WWII Veteran A.T. WatsonNote:  This blog was first published on Patti Shene’s Over 50 Writer’s Blog on Veteran’s Day, 2020.

This Veteran’s Day I would like to pay tribute to a special veteran in my life, my dad, Second Lieutenant Albert Theodore Watson Senior (October 14, 1923 – December 2, 1997).

Upon high school graduation, he was denied an appointment to the Naval Academy because of kidney issues.  Eventually, he talked his way into the service, pointing out that he had played football in college with no issues.  Still, he had to rely on a friend to take his urine test for admission into Officer Candidate School.

Like most World War II veterans, my dad spoke little of his experiences in the war.  Most of what I know of his service, he left in a “memoir” about his life.  He had led a sheltered existence until he mixed with rough-talking, rough-acting GIs.  In the European Theater, an unexploded grenade outside his fox hole, frozen feet, bombed-out cities, and death must have re-shaped his approach to life. 

On the positive side, he saw London and Paris as well as met my mother while stationed at Fort Benning, Georgia.  Additionally, he was able to take advantage of the GI bill and obtained his PhD in Chemistry from Vanderbilt University.

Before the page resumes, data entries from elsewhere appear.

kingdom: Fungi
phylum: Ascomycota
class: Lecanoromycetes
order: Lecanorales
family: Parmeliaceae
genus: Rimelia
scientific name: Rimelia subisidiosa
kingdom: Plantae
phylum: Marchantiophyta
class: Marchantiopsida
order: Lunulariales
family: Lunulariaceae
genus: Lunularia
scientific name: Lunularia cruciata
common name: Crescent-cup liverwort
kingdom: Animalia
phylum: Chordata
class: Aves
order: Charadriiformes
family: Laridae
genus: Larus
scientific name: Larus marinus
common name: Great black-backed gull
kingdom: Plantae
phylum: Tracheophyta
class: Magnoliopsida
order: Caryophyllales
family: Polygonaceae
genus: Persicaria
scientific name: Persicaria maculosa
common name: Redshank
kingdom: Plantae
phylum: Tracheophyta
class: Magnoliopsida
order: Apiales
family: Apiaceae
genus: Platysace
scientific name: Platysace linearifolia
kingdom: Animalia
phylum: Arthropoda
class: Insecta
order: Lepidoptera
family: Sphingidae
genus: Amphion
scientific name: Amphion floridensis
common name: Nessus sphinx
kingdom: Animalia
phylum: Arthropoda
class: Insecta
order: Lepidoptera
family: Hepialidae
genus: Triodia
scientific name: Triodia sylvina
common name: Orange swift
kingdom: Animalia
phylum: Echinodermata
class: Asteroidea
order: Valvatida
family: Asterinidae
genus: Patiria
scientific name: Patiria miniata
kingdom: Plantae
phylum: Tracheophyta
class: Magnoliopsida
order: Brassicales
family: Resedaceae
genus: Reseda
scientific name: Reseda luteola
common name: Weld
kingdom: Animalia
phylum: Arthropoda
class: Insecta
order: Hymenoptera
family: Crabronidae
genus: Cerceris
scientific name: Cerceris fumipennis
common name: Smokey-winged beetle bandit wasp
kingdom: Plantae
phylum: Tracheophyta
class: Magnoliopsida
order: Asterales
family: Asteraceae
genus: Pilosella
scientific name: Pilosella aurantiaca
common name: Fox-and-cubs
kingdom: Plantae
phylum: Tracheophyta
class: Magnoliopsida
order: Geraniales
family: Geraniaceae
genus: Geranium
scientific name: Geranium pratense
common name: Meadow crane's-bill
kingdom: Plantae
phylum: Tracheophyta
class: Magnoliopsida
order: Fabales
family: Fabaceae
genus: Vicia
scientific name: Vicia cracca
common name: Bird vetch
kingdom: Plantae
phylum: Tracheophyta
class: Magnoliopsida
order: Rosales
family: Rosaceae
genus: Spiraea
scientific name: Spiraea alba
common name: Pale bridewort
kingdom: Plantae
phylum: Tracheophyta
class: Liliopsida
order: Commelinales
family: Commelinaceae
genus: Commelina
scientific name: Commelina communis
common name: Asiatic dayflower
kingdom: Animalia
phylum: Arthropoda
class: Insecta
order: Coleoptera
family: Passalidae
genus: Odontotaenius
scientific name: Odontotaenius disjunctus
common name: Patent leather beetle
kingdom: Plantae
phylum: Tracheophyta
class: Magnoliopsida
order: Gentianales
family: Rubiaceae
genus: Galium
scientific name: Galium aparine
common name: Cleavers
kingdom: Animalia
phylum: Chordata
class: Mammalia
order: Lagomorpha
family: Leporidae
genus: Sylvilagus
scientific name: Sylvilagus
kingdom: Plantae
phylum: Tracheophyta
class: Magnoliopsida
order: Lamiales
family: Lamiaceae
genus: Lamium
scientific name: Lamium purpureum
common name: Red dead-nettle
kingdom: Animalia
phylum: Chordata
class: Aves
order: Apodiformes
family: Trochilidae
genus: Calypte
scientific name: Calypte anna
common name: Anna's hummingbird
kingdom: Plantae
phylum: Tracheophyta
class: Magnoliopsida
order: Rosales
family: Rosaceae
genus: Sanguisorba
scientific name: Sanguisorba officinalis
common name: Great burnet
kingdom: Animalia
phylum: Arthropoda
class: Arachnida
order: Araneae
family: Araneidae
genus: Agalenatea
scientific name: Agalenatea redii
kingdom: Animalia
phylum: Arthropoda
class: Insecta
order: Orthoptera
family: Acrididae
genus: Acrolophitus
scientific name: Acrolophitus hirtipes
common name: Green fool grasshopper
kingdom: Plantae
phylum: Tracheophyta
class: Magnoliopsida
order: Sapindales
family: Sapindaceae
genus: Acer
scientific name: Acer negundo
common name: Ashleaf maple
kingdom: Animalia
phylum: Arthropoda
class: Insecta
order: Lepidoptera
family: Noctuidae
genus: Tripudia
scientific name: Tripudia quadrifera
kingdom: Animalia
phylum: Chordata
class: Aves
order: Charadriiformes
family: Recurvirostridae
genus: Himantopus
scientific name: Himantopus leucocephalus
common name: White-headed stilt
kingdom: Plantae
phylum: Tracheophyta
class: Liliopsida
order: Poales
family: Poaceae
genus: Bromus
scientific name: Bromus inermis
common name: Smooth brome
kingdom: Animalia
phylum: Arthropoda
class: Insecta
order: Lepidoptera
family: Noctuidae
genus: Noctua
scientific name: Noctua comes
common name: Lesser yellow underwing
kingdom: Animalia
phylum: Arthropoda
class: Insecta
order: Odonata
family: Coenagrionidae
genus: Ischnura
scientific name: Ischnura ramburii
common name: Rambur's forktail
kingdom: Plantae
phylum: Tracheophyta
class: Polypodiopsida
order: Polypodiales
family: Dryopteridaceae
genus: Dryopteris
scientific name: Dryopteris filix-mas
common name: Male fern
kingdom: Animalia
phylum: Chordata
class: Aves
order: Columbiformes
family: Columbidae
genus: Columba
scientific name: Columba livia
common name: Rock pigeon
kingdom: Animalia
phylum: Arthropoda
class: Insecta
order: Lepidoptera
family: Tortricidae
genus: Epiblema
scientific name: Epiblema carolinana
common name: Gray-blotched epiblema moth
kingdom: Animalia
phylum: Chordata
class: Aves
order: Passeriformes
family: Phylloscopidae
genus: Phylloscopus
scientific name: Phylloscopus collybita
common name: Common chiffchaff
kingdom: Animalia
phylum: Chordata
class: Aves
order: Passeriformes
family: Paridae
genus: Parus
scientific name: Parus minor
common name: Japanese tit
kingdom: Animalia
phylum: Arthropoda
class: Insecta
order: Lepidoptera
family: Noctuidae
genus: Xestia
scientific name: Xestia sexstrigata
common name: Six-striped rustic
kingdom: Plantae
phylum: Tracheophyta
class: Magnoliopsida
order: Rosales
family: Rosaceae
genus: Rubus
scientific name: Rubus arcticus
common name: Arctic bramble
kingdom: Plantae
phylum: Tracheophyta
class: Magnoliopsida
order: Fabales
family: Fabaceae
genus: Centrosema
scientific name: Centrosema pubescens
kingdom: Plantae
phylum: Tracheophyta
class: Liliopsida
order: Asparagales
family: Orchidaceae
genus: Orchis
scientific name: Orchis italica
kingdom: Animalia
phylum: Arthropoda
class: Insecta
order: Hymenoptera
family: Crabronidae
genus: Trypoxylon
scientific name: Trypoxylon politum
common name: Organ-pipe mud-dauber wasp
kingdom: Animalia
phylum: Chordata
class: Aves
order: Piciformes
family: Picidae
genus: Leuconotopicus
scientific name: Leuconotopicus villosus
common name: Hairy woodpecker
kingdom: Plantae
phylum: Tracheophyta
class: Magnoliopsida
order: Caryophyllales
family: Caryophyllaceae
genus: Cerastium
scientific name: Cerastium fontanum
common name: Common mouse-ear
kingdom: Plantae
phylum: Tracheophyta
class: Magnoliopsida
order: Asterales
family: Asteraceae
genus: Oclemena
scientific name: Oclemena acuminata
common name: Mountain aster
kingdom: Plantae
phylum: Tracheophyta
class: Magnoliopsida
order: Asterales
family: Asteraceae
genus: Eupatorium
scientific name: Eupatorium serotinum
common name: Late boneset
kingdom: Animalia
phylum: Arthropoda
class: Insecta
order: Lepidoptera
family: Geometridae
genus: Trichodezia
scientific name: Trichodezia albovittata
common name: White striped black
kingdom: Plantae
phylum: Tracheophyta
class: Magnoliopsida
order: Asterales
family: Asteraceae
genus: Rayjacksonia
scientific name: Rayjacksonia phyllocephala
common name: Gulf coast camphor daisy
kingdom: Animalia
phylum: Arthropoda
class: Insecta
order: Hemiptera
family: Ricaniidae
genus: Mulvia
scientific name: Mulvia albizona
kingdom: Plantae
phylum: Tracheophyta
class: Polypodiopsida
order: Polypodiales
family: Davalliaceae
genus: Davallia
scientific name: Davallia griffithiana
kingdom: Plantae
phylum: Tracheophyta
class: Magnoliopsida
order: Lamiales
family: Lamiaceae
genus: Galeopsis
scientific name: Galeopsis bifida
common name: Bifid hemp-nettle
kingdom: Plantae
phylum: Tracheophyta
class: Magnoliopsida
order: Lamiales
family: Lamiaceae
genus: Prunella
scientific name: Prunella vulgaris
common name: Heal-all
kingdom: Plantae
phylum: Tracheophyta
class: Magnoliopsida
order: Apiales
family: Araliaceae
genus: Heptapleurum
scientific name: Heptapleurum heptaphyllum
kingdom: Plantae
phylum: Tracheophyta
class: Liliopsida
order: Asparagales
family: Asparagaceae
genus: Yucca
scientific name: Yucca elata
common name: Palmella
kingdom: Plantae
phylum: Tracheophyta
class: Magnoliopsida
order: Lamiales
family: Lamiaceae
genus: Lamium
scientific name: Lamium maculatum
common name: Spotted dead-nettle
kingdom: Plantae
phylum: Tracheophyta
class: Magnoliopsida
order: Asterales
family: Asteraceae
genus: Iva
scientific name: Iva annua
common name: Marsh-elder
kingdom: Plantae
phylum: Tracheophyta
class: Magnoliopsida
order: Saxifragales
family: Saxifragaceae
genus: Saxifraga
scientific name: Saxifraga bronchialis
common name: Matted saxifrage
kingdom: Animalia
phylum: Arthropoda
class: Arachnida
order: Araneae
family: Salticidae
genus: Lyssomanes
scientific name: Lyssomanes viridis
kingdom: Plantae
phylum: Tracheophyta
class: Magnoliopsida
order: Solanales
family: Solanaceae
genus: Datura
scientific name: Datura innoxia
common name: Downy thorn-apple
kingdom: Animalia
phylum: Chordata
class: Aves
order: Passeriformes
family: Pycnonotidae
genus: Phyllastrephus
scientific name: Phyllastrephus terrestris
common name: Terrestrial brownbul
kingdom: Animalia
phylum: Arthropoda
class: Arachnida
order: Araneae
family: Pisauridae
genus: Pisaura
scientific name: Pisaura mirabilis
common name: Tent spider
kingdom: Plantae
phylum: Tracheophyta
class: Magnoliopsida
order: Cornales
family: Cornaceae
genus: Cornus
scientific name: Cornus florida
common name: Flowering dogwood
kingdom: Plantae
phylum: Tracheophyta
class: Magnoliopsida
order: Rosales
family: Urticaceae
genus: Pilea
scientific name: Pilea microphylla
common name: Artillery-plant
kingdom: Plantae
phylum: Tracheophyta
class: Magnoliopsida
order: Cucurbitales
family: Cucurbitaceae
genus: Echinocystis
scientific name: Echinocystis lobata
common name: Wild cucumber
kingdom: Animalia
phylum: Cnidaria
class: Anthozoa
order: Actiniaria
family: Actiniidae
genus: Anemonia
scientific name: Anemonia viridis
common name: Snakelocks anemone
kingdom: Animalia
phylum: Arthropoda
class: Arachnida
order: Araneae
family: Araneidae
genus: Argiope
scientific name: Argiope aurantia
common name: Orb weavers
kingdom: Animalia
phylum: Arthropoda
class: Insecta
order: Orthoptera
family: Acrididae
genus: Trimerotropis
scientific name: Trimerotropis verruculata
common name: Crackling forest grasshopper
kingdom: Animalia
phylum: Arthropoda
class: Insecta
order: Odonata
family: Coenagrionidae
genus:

The kidney issues dogged him the rest of his life and, at one point delirious in intensive care, he ranted about the sights and sounds of war he never shared with us, not even in his memoir.  Fortunately, through the Veteran’s Administration, he was able to receive a life-saving kidney transplant in 1972.  He continued to live an adventure-filled life, retiring as the President of Borg-Warner Chemicals, Europe.   

What saddens me, however, is I never thought to ask about his feelings and how the experience changed him.  As writers, we need to dig for the hidden story–how ordeals generate emotions, possibly altering the course of someone’s life.  Only by adding this element to works of fiction and nonfiction will our writing become alive.